STEADY DEMAND FOR TREASURIES
Name: Charles-Henry Monchau
Title: Head of discretionary management
Company: EFG Asset Management
How do you view fixed income at the moment?
There is definitely a risk of US ten-year benchmark yields rising, but they could also be capped as improving macro conditions are offset by lingering Spanish sovereign risks and the 2013 US ‘fiscal cliff' fears.
Moreover, demand for Treasuries stays firm while supply will likely decelerate. Regarding duration, we avoid the back-end of the curve, but still like the three to five years, as short-rate expectations went a little too high.
We still favour credit as macroeconomic data, momentum and liquidity continue favouring risk, but we are becoming more selective. We continue favouring high-grade Asian industrials and US financials, which are cheap, and avoid European high yield and financial Tier 1 capital. We believe European and US industrials are expensive. Within emerging markets and wealthy nations, we still favour the Middle East, Asia and Russia.
In cases of upside macroeconomic surprises - such as US credit expansion - we could use hedges like the Proshares Ultrashort 20y+ ETF to protect against rising benchmark yields.
Name: Andre Keijsers
Title: Head of corporate strategy
Company: Gottex Fund Management Holdings
Is it important for Swiss fund allocators to have regulated fund products to invest in, and are Swiss managers ready to regulated?

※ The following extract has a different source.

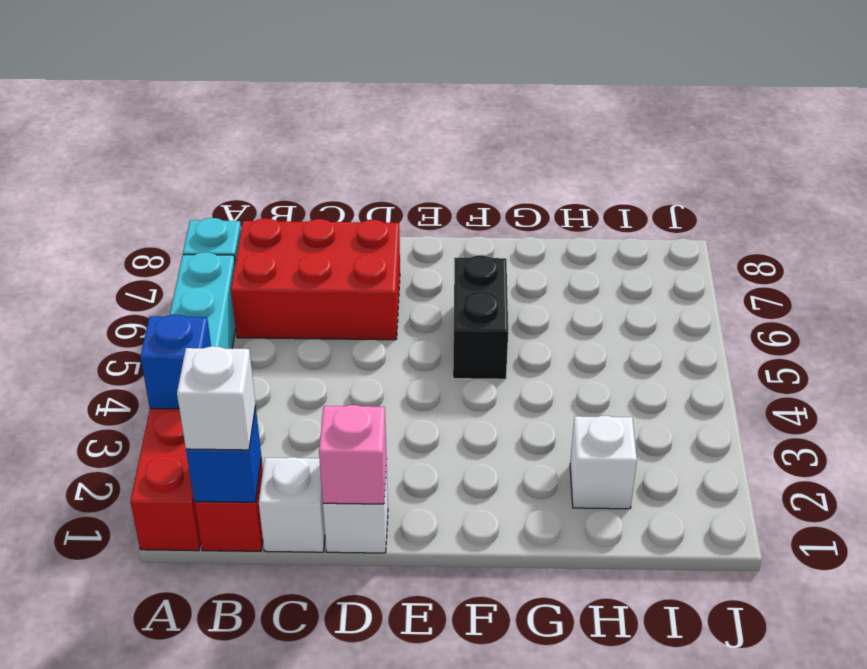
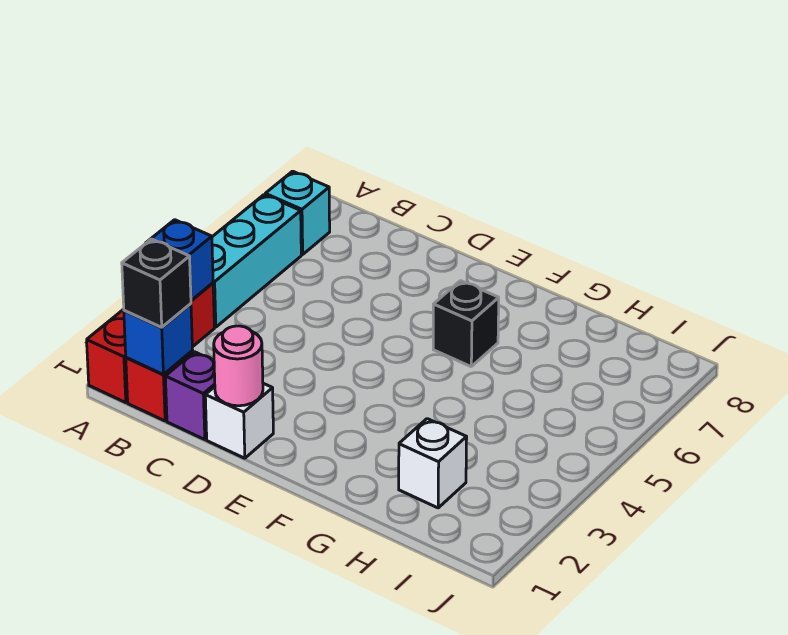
white brick B1 level 3 -> black brick B1 level 3
red brick B6:D7 level 1 -> none
white brick C1 level 1 -> purple brick C1 level 1
pink brick D1 level 2 -> pink round brick D1 level 2
black brick F5:F6 level 1 -> black brick F6 level 1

Possibly among private investors and smaller institutions it may be important, but it is less important for mid-sized and larger institutions which are comfortable investing offshore.
It is the retail segment and small institutions for which it is more relevant to have regulated products. We think regulation is in general a good thing, [but] some Swiss managers may underestimate what it means to be regulated because they have not had this requirement before.
One could see smaller managers coming together in a group or consortium [to share regulatory infrastructure], or you may see regulatory solution providers providing regulation frameworks that managers plug [their funds] into. For small asset managers regulatory requirements could be very costly.
EURO SLUMP, DOLLAR TRUMPS
Name: Kim March
Company: Société Générale Private Banking
In which direction do you see the euro/US dollar exchange rate going?
The euro is bound to lose ground compared to the dollar. Portfolio reallocations and interest rate differentials will buoy emerging currencies.
The two recent long-term refinancing operations by banks subdued fears within the eurozone. The euro could thus rebound to decisively above 1.30 against the dollar. But the debt crisis has not been resolved. It is very likely that Spanish or Portuguese risks spark new fears, necessitating another ECB intervention and introduction or extension of IMF programs - weighing on the value of the euro versus the dollar.
Public sector deleveraging is a long process and needs to be accompanied by low interest rates. On the other hand, US growth has resumed. In this context, attraction of risky US investments has resurfaced among non-resident investors. We're counting on weakening of the euro-dollar rate from 1.25 by September to 1.20 a year from now.